Coyne didn't take the removal of his column lying down. In response to FFRF co-presidents Annie Laurie Gaylor and Dan Barker, he wrote:

The gender ideology which caused you to take down my article is itself quasi-religious, having many aspects of religions and cults, including dogma, blasphemy, belief in what is palpably untrue (“a woman is whoever she says she is”), apostasy, and a tendency to ignore science when it contradicts a preferred ideology.

Bingo.

Anything valid that contradicts the left's various narratives — particularly including indisputable facts — must not be published or reported by the media. Censorship is king because the left fears the truth perhaps more than anything else on the planet.

Simply, the transgender debate, which couldn't be more polarized, is nuts — on the left, that is.

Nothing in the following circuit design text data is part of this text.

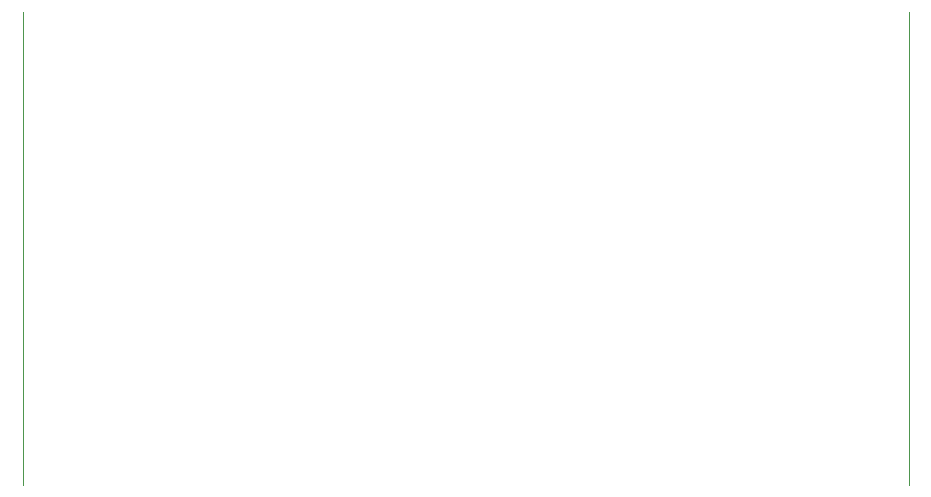
<source format=gbr>
%TF.GenerationSoftware,KiCad,Pcbnew,9.0.1-1.fc42*%
%TF.CreationDate,2025-04-25T16:42:35-04:00*%
%TF.ProjectId,IGBT_DRVR_CM400HA-24H,49474254-5f44-4525-9652-5f434d343030,rev?*%
%TF.SameCoordinates,Original*%
%TF.FileFunction,Other,User*%
%FSLAX46Y46*%
G04 Gerber Fmt 4.6, Leading zero omitted, Abs format (unit mm)*
G04 Created by KiCad (PCBNEW 9.0.1-1.fc42) date 2025-04-25 16:42:35*
%MOMM*%
%LPD*%
G01*
G04 APERTURE LIST*
%ADD10C,0.100000*%
G04 APERTURE END LIST*
D10*
X100000000Y-72500000D02*
X100000000Y-112500000D01*
X175000000Y-72500000D02*
X175000000Y-112500000D01*
M02*

</source>
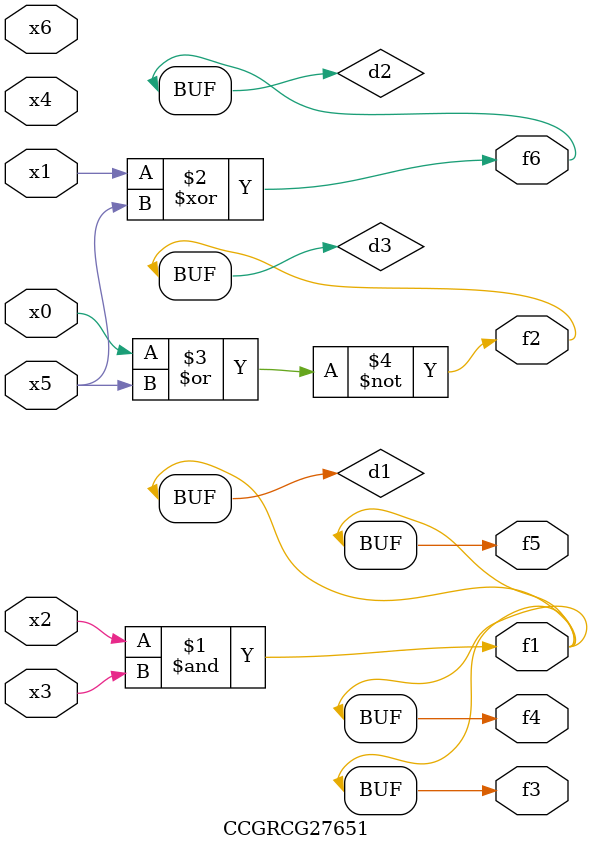
<source format=v>
module CCGRCG27651(
	input x0, x1, x2, x3, x4, x5, x6,
	output f1, f2, f3, f4, f5, f6
);

	wire d1, d2, d3;

	and (d1, x2, x3);
	xor (d2, x1, x5);
	nor (d3, x0, x5);
	assign f1 = d1;
	assign f2 = d3;
	assign f3 = d1;
	assign f4 = d1;
	assign f5 = d1;
	assign f6 = d2;
endmodule

</source>
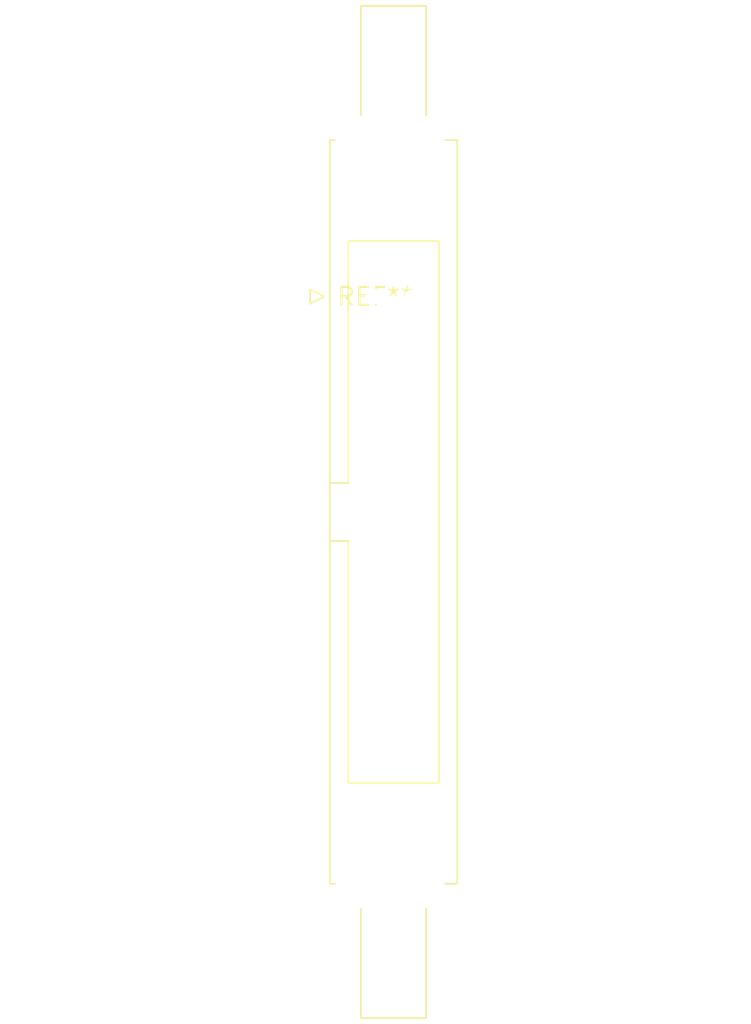
<source format=kicad_pcb>
(kicad_pcb (version 20240108) (generator pcbnew)

  (general
    (thickness 1.6)
  )

  (paper "A4")
  (layers
    (0 "F.Cu" signal)
    (31 "B.Cu" signal)
    (32 "B.Adhes" user "B.Adhesive")
    (33 "F.Adhes" user "F.Adhesive")
    (34 "B.Paste" user)
    (35 "F.Paste" user)
    (36 "B.SilkS" user "B.Silkscreen")
    (37 "F.SilkS" user "F.Silkscreen")
    (38 "B.Mask" user)
    (39 "F.Mask" user)
    (40 "Dwgs.User" user "User.Drawings")
    (41 "Cmts.User" user "User.Comments")
    (42 "Eco1.User" user "User.Eco1")
    (43 "Eco2.User" user "User.Eco2")
    (44 "Edge.Cuts" user)
    (45 "Margin" user)
    (46 "B.CrtYd" user "B.Courtyard")
    (47 "F.CrtYd" user "F.Courtyard")
    (48 "B.Fab" user)
    (49 "F.Fab" user)
    (50 "User.1" user)
    (51 "User.2" user)
    (52 "User.3" user)
    (53 "User.4" user)
    (54 "User.5" user)
    (55 "User.6" user)
    (56 "User.7" user)
    (57 "User.8" user)
    (58 "User.9" user)
  )

  (setup
    (pad_to_mask_clearance 0)
    (pcbplotparams
      (layerselection 0x00010fc_ffffffff)
      (plot_on_all_layers_selection 0x0000000_00000000)
      (disableapertmacros false)
      (usegerberextensions false)
      (usegerberattributes false)
      (usegerberadvancedattributes false)
      (creategerberjobfile false)
      (dashed_line_dash_ratio 12.000000)
      (dashed_line_gap_ratio 3.000000)
      (svgprecision 4)
      (plotframeref false)
      (viasonmask false)
      (mode 1)
      (useauxorigin false)
      (hpglpennumber 1)
      (hpglpenspeed 20)
      (hpglpendiameter 15.000000)
      (dxfpolygonmode false)
      (dxfimperialunits false)
      (dxfusepcbnewfont false)
      (psnegative false)
      (psa4output false)
      (plotreference false)
      (plotvalue false)
      (plotinvisibletext false)
      (sketchpadsonfab false)
      (subtractmaskfromsilk false)
      (outputformat 1)
      (mirror false)
      (drillshape 1)
      (scaleselection 1)
      (outputdirectory "")
    )
  )

  (net 0 "")

  (footprint "IDC-Header_2x13-1MP_P2.54mm_Latch9.5mm_Vertical" (layer "F.Cu") (at 0 0))

)

</source>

While "Harry Potter" author and women's activist J.K. Rowling recently declared "there's no such thing as trans kids," ABC's "The View" co-host Joy Behar absurdly and obscenely compared opposition to "gender-affirming care" — including mastectomies and castrations — to "Nazism." 


READ MORE:

J.K. Rowling Goes Bottom Line, Declares 'There's No Such Thing As Trans Kids.' Fireworks Promptly Begin.

MSNBC's Joy Reid Compares Opposition to 'Gender-Affirming Care' for 'Trans' Kids to Nazism


Clearly, the gap between science and the left's sick narrative couldn't be wider.

'The Intolerance of Opposing Views'

Turley nicely put the left's mantra into proper perspective.

The intolerance for opposing views is so great that the FFRF is willing to engage in atheist orthodoxy, which not long ago would have been viewed as a contradiction in terms. It is a disgraceful position for a group that once defended those banned or canceled for their views. 

It is a moment that reminds one of what Robert Oppenheimer said about physicists, but it is particularly poignant for these atheists who have joined a mob to silence: they “have known sin; and this is a knowledge which they cannot lose.”

True. Yet, sin matters not to the far left. That is except for the "sin" of reality.